▶ Passage provided
[Start of section]

The sections below cover the details of how pixel data is represented, how to
convert between channel orderings for different libraries, and how to work with
in-memory image buffers for writing.

## Image Data Arrays

Block data is returned as a [NumPy](https://numpy.org/) `ndarray`. NumPy is the
standard array interface shared by machine learning frameworks (PyTorch, TensorFlow),
computer vision libraries (OpenCV, Pillow), and the broader scientific Python ecosystem.
Returning pixel data as an ndarray means you can pass blocks directly into these tools
without an intermediate copy or conversion step.

For pixels wider than 8 bits (e.g. 16-bit or 32-bit imagery), the library automatically
converts from the format's stored byte order to the native byte order of your platform.
NITF files store multi-byte values in big-endian order; on a little-endian machine the
bytes are swapped during decode so the resulting ndarray is ready to use without manual
conversion. The NumPy dtype is selected automatically based on the image's pixel
type — an 8-bit unsigned image produces a `uint8` array, a 16-bit signed image produces
`int16`, a 32-bit float produces `float32`, and so on.

[End of section]

▶ What is required
In the image data arrays section above, what NumPy dtype does a 16-bit signed image produce?

▶ Data excerpt
[Start of section]

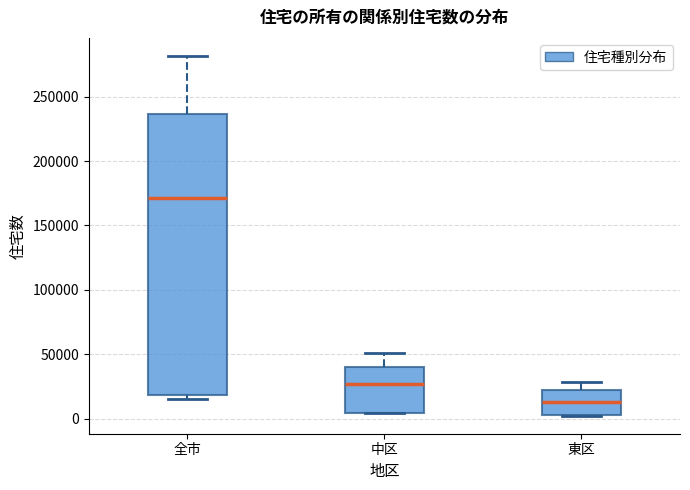

Reading left to right, read every box against the y-axis: the position of its median line, the range the box covers, and the ends of its whiskers. The values are not printed on the chart, so give them approximately, as read against the axis.

全市: median 170000, box 20000 to 235000, whiskers 15000 to 280000
中区: median 25000, box 5000 to 40000, whiskers 5000 to 50000
東区: median 15000, box 5000 to 20000, whiskers 0 to 30000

[End of section]

▶ Reply to the exercise
`int16`